Avellino, 20 Agosto 2023 “Il Principe Filippo Massimo Lancellotti (1843-1915), Principe di Lauro e di Marzano, è tra i protagonisti de L’ultimo gran ballo della Roma Pontificia. Ritratti e Storie Familiari della Nobiltà dell’Ottocento, il nuovo libro di Andrea Cotticelli, edito da Palombi Editori, uscito in questi giorni in tutta Italia. Filippo, ricchissimo, colto e amante dell’arte, legò il suo nome all’immane opera di restauro del Castello Lancellotti di Lauro”.

Così Bassa Irpinia News, quotidiano online di Avellino e dell’Irpinia, apre la pagina Cultura e Manifestazioni con un articolo dedicato al libro di Andrea Cotticelli.

“Discendente della millenaria casata dei Principi Massimo – si legge su Bassa Irpinia News – ed unico erede della ricchissima famiglia dei Principi Lancellotti, il romano Principe Filippo Massimo Lancellotti (1843-1915), Principe di Lauro e di Marzano, nella seconda metà dell’Ottocento legò il proprio nome all’immane opera di ricostruzione del Castello Lancellotti di Lauro, suo feudo principale situato in Irpinia, che era stato completamente distrutto nel 1799 dall’incendio appiccato dalle truppe napoleoniche che avevano invaso il Regno di Napoli”.

“Per volere di Filippo, – continua – uomo colto, raffinato, amante dell’arte e con sostanze finanziarie illimitate, l’imponente maniero di famiglia venne totalmente riedificato, secondo il gusto ottocentesco, in più stili architettonici che spaziavano dal neogotico al neorinascimentale e dal neoclassico al neobarocco”.

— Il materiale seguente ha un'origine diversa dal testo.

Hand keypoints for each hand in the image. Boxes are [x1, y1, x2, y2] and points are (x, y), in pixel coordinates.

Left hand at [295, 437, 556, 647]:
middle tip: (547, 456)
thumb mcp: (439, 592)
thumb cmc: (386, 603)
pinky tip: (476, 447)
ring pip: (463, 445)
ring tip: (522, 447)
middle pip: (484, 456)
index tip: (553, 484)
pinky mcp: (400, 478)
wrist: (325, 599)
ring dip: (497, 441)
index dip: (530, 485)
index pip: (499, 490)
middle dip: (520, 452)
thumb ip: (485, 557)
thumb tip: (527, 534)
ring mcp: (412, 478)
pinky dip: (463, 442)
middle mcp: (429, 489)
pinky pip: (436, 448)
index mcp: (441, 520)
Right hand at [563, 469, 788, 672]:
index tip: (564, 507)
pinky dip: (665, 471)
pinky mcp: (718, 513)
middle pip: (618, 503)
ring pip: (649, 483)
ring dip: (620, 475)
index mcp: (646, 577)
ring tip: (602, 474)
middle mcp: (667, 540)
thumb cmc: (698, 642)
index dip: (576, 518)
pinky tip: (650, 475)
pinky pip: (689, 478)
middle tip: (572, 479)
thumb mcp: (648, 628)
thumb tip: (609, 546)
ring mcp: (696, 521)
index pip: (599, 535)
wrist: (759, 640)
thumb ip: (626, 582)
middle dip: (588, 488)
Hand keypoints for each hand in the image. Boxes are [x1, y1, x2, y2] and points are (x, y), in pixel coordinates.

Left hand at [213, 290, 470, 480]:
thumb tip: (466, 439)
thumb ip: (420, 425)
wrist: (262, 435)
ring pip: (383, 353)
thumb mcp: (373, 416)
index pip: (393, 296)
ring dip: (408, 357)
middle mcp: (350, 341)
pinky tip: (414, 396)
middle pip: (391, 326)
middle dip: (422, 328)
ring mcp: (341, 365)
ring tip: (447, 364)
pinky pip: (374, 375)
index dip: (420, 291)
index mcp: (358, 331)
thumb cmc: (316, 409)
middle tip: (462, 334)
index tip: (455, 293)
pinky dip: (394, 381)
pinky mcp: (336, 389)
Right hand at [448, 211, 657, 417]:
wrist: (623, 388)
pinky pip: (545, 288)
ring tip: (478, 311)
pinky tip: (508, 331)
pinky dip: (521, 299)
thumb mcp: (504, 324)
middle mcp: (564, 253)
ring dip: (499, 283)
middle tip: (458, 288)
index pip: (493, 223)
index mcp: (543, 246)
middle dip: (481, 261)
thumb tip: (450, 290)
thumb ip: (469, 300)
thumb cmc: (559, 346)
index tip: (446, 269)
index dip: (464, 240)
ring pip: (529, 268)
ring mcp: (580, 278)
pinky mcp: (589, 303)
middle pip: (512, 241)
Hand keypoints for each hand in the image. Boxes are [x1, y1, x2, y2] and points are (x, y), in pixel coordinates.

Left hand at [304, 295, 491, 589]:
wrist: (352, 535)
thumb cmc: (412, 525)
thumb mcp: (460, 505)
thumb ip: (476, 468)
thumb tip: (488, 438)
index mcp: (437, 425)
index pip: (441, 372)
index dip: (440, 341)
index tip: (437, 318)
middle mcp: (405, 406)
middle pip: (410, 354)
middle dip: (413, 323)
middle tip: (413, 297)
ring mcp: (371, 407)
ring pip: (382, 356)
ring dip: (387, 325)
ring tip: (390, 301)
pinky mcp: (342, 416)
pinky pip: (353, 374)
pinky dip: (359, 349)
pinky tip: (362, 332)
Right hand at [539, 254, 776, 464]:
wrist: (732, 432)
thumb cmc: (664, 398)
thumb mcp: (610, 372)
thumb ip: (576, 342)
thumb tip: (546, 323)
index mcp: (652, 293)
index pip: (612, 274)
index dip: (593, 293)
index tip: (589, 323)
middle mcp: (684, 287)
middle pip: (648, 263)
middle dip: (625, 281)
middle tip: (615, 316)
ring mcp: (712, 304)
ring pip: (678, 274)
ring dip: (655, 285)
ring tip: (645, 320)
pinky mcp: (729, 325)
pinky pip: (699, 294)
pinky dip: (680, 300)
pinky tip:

“Dopo essere stato ricostruito, – aggiunge – il Castello Lancellotti di Lauro venne sontuosamente inaugurato da Filippo e sua moglie Elisabetta il 25 Agosto 1872, durante la Festa dei Santi Patroni del paese, con uno sfarzoso ricevimento a cui presero parte i più grandi nomi dell’aristocrazia romana e napoletana. E ancora oggi, dopo un secolo e mezzo dalla sua riedificazione, il Castello Lancellotti di Lauro, che fu il grande vanto del Principe Filippo Massimo Lancellotti, risulta essere uno dei castelli più belli della Campania, se non d’Italia”.

“Oltre alla figura – conclude – del Principe Filippo Massimo Lancellotti, il riedificatore del Castello Lancellotti di Lauro, Andrea Cotticelli nel suo nuovo libro L’ultimo gran ballo della Roma Pontificia. Ritratti e Storie familiari della Nobiltà dell’Ottocento, edito da Palombi Editori, narra le storie familiari, le passioni politiche, gli amori, gli interessi economici e culturali di venti tra i maggiori esponenti della Nobiltà Romana, che parteciparono al Ballo Borghese del 1866, che fu un grande affresco storico, culturale e sociale dell’élite della seconda metà dell’Ottocento ma allo stesso tempo il canto del cigno della Roma Pontificia”.